Shockingly, public polling conducted during debate over the Senate immigration reform bill found majority support, but now the particulars of immigration reform are not particularly popular.
Although most voters — 64 percent — still view legal immigration as good for America, a new survey conducted by Rasmussen Reports found 51 percent of Americans oppose the Senate immigration reform plan that would triple immigration over the next 10 years. In fact, when actually told the particulars of the plan, one-in-three favor cutting the number of legal immigrants to this country, even if the border is totally secured to prevent illegal immigration.

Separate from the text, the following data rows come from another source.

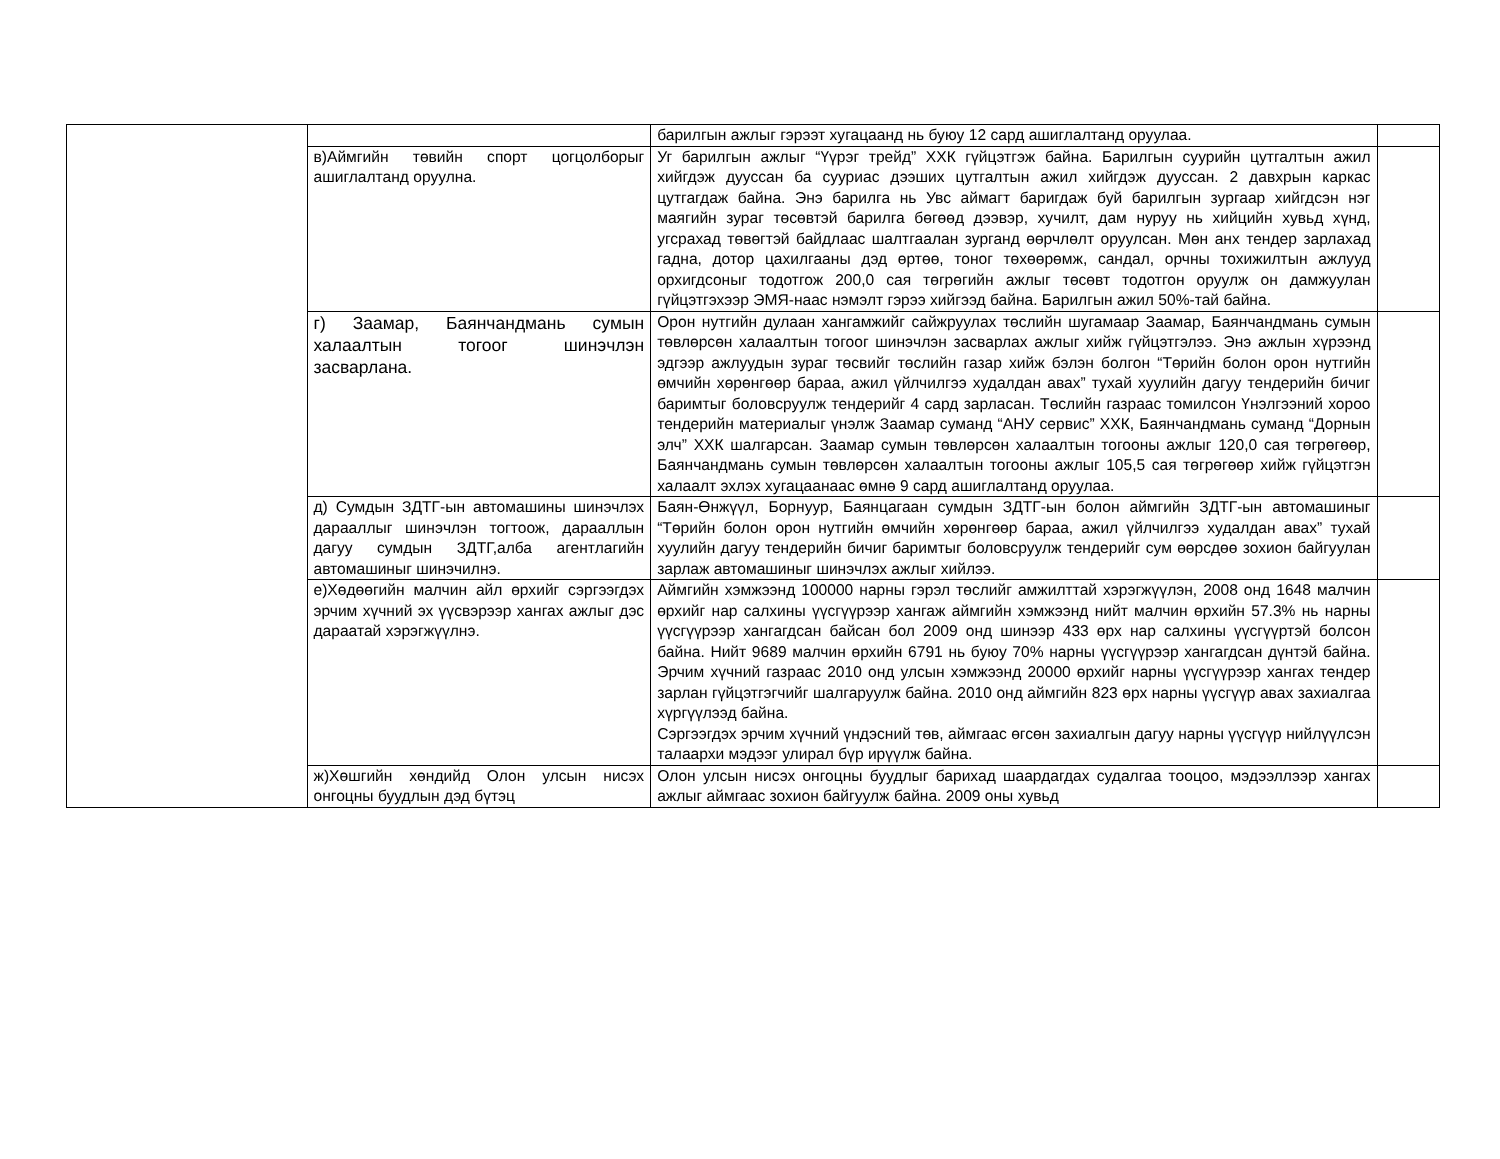| | | барилгын ажлыг гэрээт хугацаанд нь буюу 12 сард ашиглалтанд оруулаа. | |
| | в)Аймгийн төвийн спорт цогцолборыг ашиглалтанд оруулна. | Уг барилгын ажлыг “Үүрэг трейд” ХХК гүйцэтгэж байна. Барилгын суурийн цутгалтын ажил хийгдэж дууссан ба сууриас дээших цутгалтын ажил хийгдэж дууссан. 2 давхрын каркас цутгагдаж байна. Энэ барилга нь Увс аймагт баригдаж буй барилгын зургаар хийгдсэн нэг маягийн зураг төсөвтэй барилга бөгөөд дээвэр, хучилт, дам нуруу нь хийцийн хувьд хүнд, угсрахад төвөгтэй байдлаас шалтгаалан зурганд өөрчлөлт оруулсан. Мөн анх тендер зарлахад гадна, дотор цахилгааны дэд өртөө, тоног төхөөрөмж, сандал, орчны тохижилтын ажлууд орхигдсоныг тодотгож 200,0 сая төгрөгийн ажлыг төсөвт тодотгон оруулж он дамжуулан гүйцэтгэхээр ЭМЯ-наас нэмэлт гэрээ хийгээд байна. Барилгын ажил 50%-тай байна. | |
| | г) Заамар, Баянчандмань сумын халаалтын тогоог шинэчлэн засварлана. | Орон нутгийн дулаан хангамжийг сайжруулах төслийн шугамаар Заамар, Баянчандмань сумын төвлөрсөн халаалтын тогоог шинэчлэн засварлах ажлыг хийж гүйцэтгэлээ. Энэ ажлын хүрээнд эдгээр ажлуудын зураг төсвийг төслийн газар хийж бэлэн болгон “Төрийн болон орон нутгийн өмчийн хөрөнгөөр бараа, ажил үйлчилгээ худалдан авах” тухай хуулийн дагуу тендерийн бичиг баримтыг боловсруулж тендерийг 4 сард зарласан. Төслийн газраас томилсон Үнэлгээний хороо тендерийн материалыг үнэлж Заамар суманд “АНУ сервис” ХХК, Баянчандмань суманд “Дорнын элч” ХХК шалгарсан. Заамар сумын төвлөрсөн халаалтын тогооны ажлыг 120,0 сая төгрөгөөр, Баянчандмань сумын төвлөрсөн халаалтын тогооны ажлыг 105,5 сая төгрөгөөр хийж гүйцэтгэн халаалт эхлэх хугацаанаас өмнө 9 сард ашиглалтанд оруулаа. | |
| | д) Сумдын ЗДТГ-ын автомашины шинэчлэх дарааллыг шинэчлэн тогтоож, дарааллын дагуу сумдын ЗДТГ,алба агентлагийн автомашиныг шинэчилнэ. | Баян-Өнжүүл, Борнуур, Баянцагаан сумдын ЗДТГ-ын болон аймгийн ЗДТГ-ын автомашиныг “Төрийн болон орон нутгийн өмчийн хөрөнгөөр бараа, ажил үйлчилгээ худалдан авах” тухай хуулийн дагуу тендерийн бичиг баримтыг боловсруулж тендерийг сум өөрсдөө зохион байгуулан зарлаж автомашиныг шинэчлэх ажлыг хийлээ. | |
| | е)Хөдөөгийн малчин айл өрхийг сэргээгдэх эрчим хүчний эх үүсвэрээр хангах ажлыг дэс дараатай хэрэгжүүлнэ. | Аймгийн хэмжээнд 100000 нарны гэрэл төслийг амжилттай хэрэгжүүлэн, 2008 онд 1648 малчин өрхийг нар салхины үүсгүүрээр хангаж аймгийн хэмжээнд нийт малчин өрхийн 57.3% нь нарны үүсгүүрээр хангагдсан байсан бол 2009 онд шинээр 433 өрх нар салхины үүсгүүртэй болсон байна. Нийт 9689 малчин өрхийн 6791 нь буюу 70% нарны үүсгүүрээр хангагдсан дүнтэй байна. Эрчим хүчний газраас 2010 онд улсын хэмжээнд 20000 өрхийг нарны үүсгүүрээр хангах тендер зарлан гүйцэтгэгчийг шалгаруулж байна. 2010 онд аймгийн 823 өрх нарны үүсгүүр авах захиалгаа хүргүүлээд байна. Сэргээгдэх эрчим хүчний үндэсний төв, аймгаас өгсөн захиалгын дагуу нарны үүсгүүр нийлүүлсэн талаархи мэдээг улирал бүр ирүүлж байна. | |
| | ж)Хөшгийн хөндийд Олон улсын нисэх онгоцны буудлын дэд бүтэц | Олон улсын нисэх онгоцны буудлыг барихад шаардагдах судалгаа тооцоо, мэдээллээр хангах ажлыг аймгаас зохион байгуулж байна. 2009 оны хувьд | |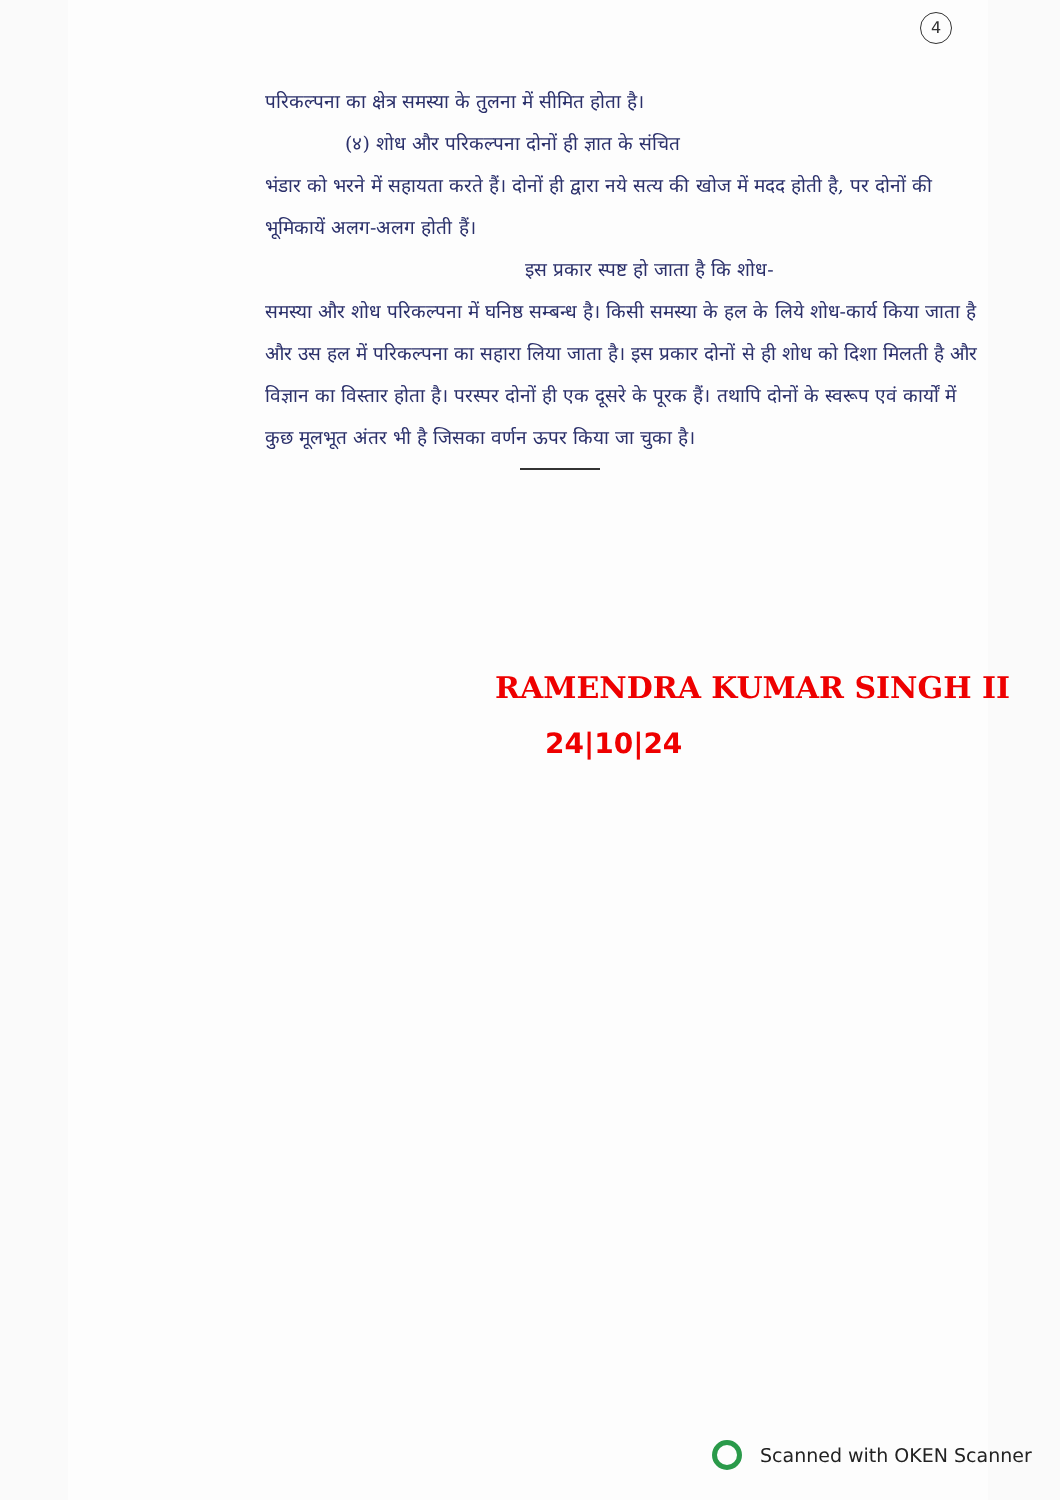4
परिकल्पना का क्षेत्र समस्या के तुलना में सीमित होता है।
(४) शोध और परिकल्पना दोनों ही ज्ञात के संचित
भंडार को भरने में सहायता करते हैं। दोनों ही द्वारा नये सत्य की खोज में मदद होती है, पर दोनों की भूमिकायें अलग-अलग होती हैं।
इस प्रकार स्पष्ट हो जाता है कि शोध-
समस्या और शोध परिकल्पना में घनिष्ठ सम्बन्ध है। किसी समस्या के हल के लिये शोध-कार्य किया जाता है और उस हल में परिकल्पना का सहारा लिया जाता है। इस प्रकार दोनों से ही शोध को दिशा मिलती है और विज्ञान का विस्तार होता है। परस्पर दोनों ही एक दूसरे के पूरक हैं। तथापि दोनों के स्वरूप एवं कार्यों में कुछ मूलभूत अंतर भी है जिसका वर्णन ऊपर किया जा चुका है।
RAMENDRA KUMAR SINGH II
24|10|24
Scanned with OKEN Scanner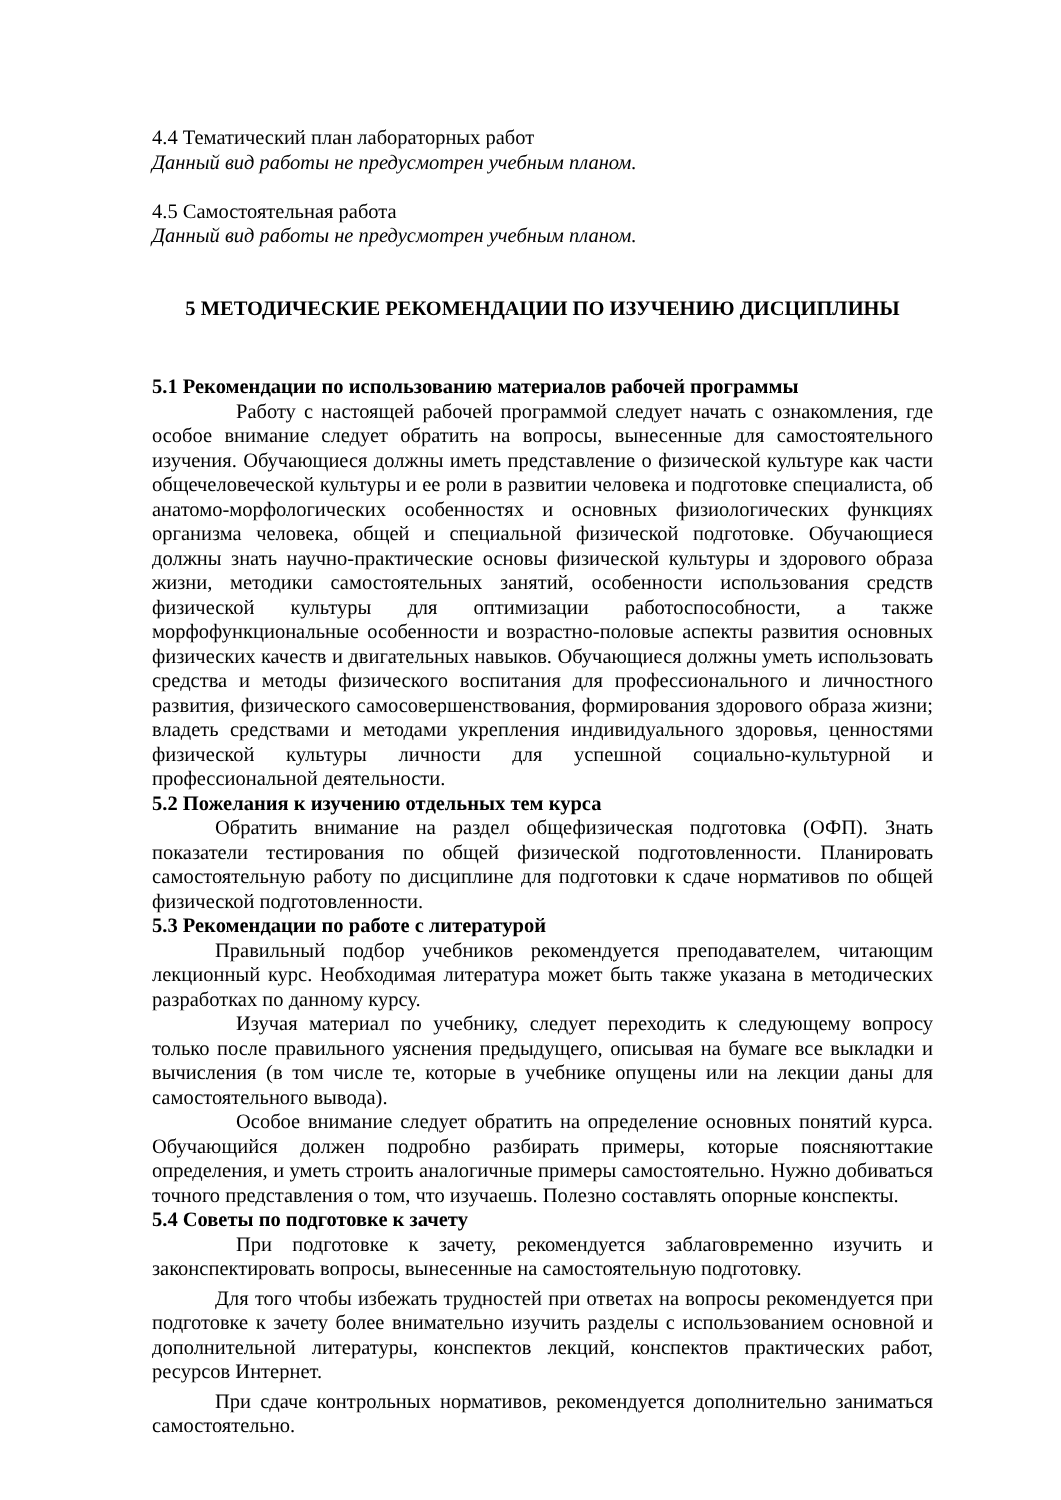4.4 Тематический план лабораторных работ
Данный вид работы не предусмотрен учебным планом.
4.5 Самостоятельная работа
Данный вид работы не предусмотрен учебным планом.
5 МЕТОДИЧЕСКИЕ РЕКОМЕНДАЦИИ ПО ИЗУЧЕНИЮ ДИСЦИПЛИНЫ
5.1 Рекомендации по использованию материалов рабочей программы
Работу с настоящей рабочей программой следует начать с ознакомления, где особое внимание следует обратить на вопросы, вынесенные для самостоятельного изучения. Обучающиеся должны иметь представление о физической культуре как части общечеловеческой культуры и ее роли в развитии человека и подготовке специалиста, об анатомо-морфологических особенностях и основных физиологических функциях организма человека, общей и специальной физической подготовке. Обучающиеся должны знать научно-практические основы физической культуры и здорового образа жизни, методики самостоятельных занятий, особенности использования средств физической культуры для оптимизации работоспособности, а также морфофункциональные особенности и возрастно-половые аспекты развития основных физических качеств и двигательных навыков. Обучающиеся должны уметь использовать средства и методы физического воспитания для профессионального и личностного развития, физического самосовершенствования, формирования здорового образа жизни; владеть средствами и методами укрепления индивидуального здоровья, ценностями физической культуры личности для успешной социально-культурной и профессиональной деятельности.
5.2 Пожелания к изучению отдельных тем курса
Обратить внимание на раздел общефизическая подготовка (ОФП). Знать показатели тестирования по общей физической подготовленности. Планировать самостоятельную работу по дисциплине для подготовки к сдаче нормативов по общей физической подготовленности.
5.3 Рекомендации по работе с литературой
Правильный подбор учебников рекомендуется преподавателем, читающим лекционный курс. Необходимая литература может быть также указана в методических разработках по данному курсу.
Изучая материал по учебнику, следует переходить к следующему вопросу только после правильного уяснения предыдущего, описывая на бумаге все выкладки и вычисления (в том числе те, которые в учебнике опущены или на лекции даны для самостоятельного вывода).
Особое внимание следует обратить на определение основных понятий курса. Обучающийся должен подробно разбирать примеры, которые поясняюттакие определения, и уметь строить аналогичные примеры самостоятельно. Нужно добиваться точного представления о том, что изучаешь. Полезно составлять опорные конспекты.
5.4 Советы по подготовке к зачету
При подготовке к зачету, рекомендуется заблаговременно изучить и законспектировать вопросы, вынесенные на самостоятельную подготовку.
Для того чтобы избежать трудностей при ответах на вопросы рекомендуется при подготовке к зачету более внимательно изучить разделы с использованием основной и дополнительной литературы, конспектов лекций, конспектов практических работ, ресурсов Интернет.
При сдаче контрольных нормативов, рекомендуется дополнительно заниматься самостоятельно.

The number of Americans who view immigration within the boundaries of the law favorably is down a tick from 68 percent measured in March of last year, with 23 percent viewing legal immigration as bad for the United States. Also, a new Quinnipiac University poll found both independent and Republican voters have swung strongly against an immigration reform amnesty since last May, despite falsely posing to respondents a choice that referenced “a path to citizenship.”
A recent column from Ann Coulter noted the questionable methodology used by liberal public pollsters on the issue of immigration, which we have hammered here at PPD. As with the survey conducted by the liberal Brookings Institute, for instance, the wording of the survey was misleading, at best. The pollster asked the respondents to choose which proposal they viewed to be the most favorable to deal with the issue of immigration, with the options being:
- “The best way to solve the country’s illegal immigration problem is to secure our borders and arrest and deport all those who are here illegally”
or,
- “The best way to solve the country’s illegal immigration problem is to both secure our borders and provide an earned path to citizenship for illegal immigrants already in the U.S.”
Of course, those who are opposed to the Senate immigration reform bill are not proposing to round-up illegal immigrants and deport them, even though a whopping 60 percent of the American say we are not aggressive enough with deportation. But the idea that the Democrats are proposing “to both secure our borders and provide an earned path to citizenship for illegal immigrants already in the U.S.” in the Senate immigration reform bill, is equally preposterous.
Those of us who remember 1986, which include all but 5 percent of Americans who foolishly believe Democratic promises would be kept, are hearing “if you like your border secure, you can keep your border secure. If you like your path to citizenship, you can keep your path to citizenship, period. No one is talking about taking that away from you.”